Thank You to All that contributed. Much Appreciated.


----------



## Berubeland (Sep 6, 2009)

If I could add a few words, I have learned a lot about exempt market securities and I would caution anyone to avoid them at all costs. The reasoning is that these companies are not required to submit to any oversight. Their financial statements could be a complete fabrication and you would never know it. 

They are supposed to get you to sign know your client forms and some disclaimers that will say "you could lose all your money" That basically is their carte blanche to rip you off if they want to. 

I have a copy of a Judgement between Romspen and League. Romspen lent them 1.5 million. These are high risk mortgages

Please people I cannot emphasize this enough do not invest in any exempt market securities, the regulators are not watching these companies or protecting investors.


----------



## RedRose (Aug 2, 2011)

Thank YOU Berubeland.

I am so glad that I asked this question before I made a move.

Much appreciated.


----------



## Mitch Parker (Oct 29, 2013)

RedRose said:


> Thank YOU Berubeland.
> 
> I am so glad that I asked this question before I made a move.
> 
> Much appreciated.



Have you ever considered a mortgage syndication? It offers all the benefits of an exempt market product but with much more security and stability. For example, all investors are registered on title to the property the same way a bank is on a residential mortgage. Also, because it's a mortgage based investment, returns are fixed for the term (usually at 8%) with a bonus being paid out at completion depending on the profitability (usually 2-4% per year). It's also RRSP, TFSA, LIRA, RIF, RESP, and cash eligible.


----------



## humble_pie (Jun 7, 2009)

-- Input data --
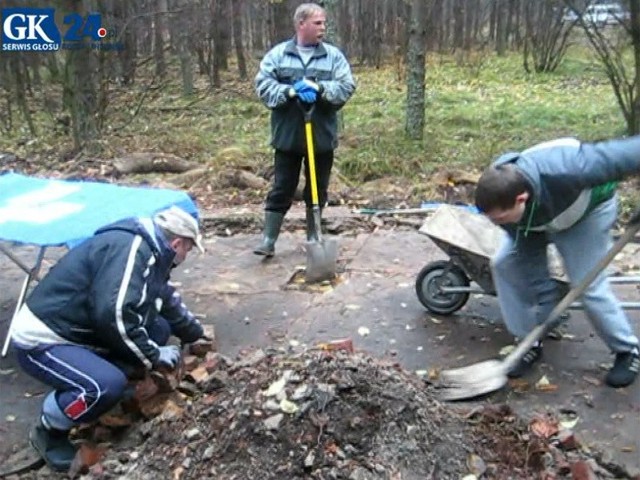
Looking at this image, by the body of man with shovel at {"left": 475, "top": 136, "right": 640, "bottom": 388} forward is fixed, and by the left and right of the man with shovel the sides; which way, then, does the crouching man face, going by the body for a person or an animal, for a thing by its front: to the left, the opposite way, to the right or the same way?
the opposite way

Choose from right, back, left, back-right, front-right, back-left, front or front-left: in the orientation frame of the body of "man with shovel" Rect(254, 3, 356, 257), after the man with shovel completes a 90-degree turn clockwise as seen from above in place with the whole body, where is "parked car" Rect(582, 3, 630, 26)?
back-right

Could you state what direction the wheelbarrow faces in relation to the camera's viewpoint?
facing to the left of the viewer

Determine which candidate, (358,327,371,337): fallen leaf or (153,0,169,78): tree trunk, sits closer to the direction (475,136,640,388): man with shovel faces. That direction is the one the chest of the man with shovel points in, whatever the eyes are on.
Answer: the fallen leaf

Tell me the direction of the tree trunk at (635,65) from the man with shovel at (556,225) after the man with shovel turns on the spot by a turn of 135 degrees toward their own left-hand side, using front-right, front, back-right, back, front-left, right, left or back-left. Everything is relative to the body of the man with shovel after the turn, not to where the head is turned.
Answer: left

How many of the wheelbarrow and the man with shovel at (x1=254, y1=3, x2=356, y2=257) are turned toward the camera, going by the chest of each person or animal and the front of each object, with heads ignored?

-- Problem statement --
In the forum thread, what fixed return is a mortgage syndication said to usually pay for the term?

-- Solution for this exercise --
Usually 8%.